Estrogen acutely inhibits ion transport by isolated stria vascularis.

We investigated the nongenomic effects of female sex steroid hormones on the short circuit current (I(sc,probe)) across gerbil stria vascularis using the voltage-sensitive vibrating probe. The strial marginal cell epithelial layer produces I(sc,probe) by secreting K+ via I(Ks) channels in the apical membrane. Application of 17beta-estradiol (E2) caused a decrease of I(sc,probe) in a dose-dependent manner (10 nM-10 microM) within seconds. Tamoxifen, a competitive inhibitor of the intracellular estrogen receptor, did not change the inhibitory effect of E2. Activation of I(Ks) channels by 4,4'-diisothiocyanatostilbene-2,2'-disulfonic acid in the presence and absence of E2 was used to test the mechanism of action.

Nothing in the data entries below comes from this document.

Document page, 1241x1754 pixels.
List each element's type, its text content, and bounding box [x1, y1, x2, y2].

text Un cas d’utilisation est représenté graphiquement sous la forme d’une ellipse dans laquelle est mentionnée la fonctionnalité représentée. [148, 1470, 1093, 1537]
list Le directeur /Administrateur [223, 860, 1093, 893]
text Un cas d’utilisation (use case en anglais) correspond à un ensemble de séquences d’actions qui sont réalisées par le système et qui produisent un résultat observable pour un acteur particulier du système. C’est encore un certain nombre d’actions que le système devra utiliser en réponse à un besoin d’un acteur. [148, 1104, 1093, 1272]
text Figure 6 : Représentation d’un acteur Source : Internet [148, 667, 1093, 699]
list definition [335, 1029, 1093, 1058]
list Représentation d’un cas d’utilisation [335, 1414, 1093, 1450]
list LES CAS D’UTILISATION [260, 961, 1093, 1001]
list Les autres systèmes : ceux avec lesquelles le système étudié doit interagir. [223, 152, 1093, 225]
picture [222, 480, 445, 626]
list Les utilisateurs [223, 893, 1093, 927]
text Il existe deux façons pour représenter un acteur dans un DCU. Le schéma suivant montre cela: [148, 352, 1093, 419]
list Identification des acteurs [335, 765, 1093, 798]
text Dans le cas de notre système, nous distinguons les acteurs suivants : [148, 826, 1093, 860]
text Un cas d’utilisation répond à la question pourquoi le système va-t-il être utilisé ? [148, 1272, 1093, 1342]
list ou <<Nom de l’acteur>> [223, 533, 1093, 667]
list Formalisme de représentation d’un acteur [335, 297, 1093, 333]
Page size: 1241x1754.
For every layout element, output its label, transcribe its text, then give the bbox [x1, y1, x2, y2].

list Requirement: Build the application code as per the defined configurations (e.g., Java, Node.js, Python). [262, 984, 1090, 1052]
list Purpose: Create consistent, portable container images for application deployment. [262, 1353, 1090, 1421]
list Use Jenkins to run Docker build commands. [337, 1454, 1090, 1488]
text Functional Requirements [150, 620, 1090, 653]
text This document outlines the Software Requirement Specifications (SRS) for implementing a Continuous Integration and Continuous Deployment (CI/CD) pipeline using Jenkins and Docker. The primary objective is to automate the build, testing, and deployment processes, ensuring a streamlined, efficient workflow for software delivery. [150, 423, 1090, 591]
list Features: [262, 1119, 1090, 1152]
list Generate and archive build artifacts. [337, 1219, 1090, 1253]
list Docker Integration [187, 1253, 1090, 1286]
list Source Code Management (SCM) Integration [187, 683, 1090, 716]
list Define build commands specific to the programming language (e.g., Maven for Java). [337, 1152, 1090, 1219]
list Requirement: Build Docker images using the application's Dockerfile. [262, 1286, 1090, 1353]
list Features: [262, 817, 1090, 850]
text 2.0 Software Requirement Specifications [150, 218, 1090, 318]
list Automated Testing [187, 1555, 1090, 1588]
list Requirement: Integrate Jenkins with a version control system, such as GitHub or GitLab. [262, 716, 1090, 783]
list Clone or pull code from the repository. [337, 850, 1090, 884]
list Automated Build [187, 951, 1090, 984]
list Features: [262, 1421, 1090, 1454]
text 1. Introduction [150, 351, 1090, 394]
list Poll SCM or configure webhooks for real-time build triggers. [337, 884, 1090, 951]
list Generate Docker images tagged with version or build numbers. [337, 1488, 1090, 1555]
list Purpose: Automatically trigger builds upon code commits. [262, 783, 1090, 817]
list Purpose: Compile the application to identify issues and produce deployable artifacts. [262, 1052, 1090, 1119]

The results were consistent with a direct inhibitory effect of E2 on the I(Ks) channels. By contrast, progesterone caused a transient increase of I(sc,probe). These results suggest that E2 decreases secretion of K+ by inhibition of I(Ks) channels via a nongenomic mechanism at concentrations near those occurring under some physiologic conditions while progesterone caused only transient effects on I(sc,probe).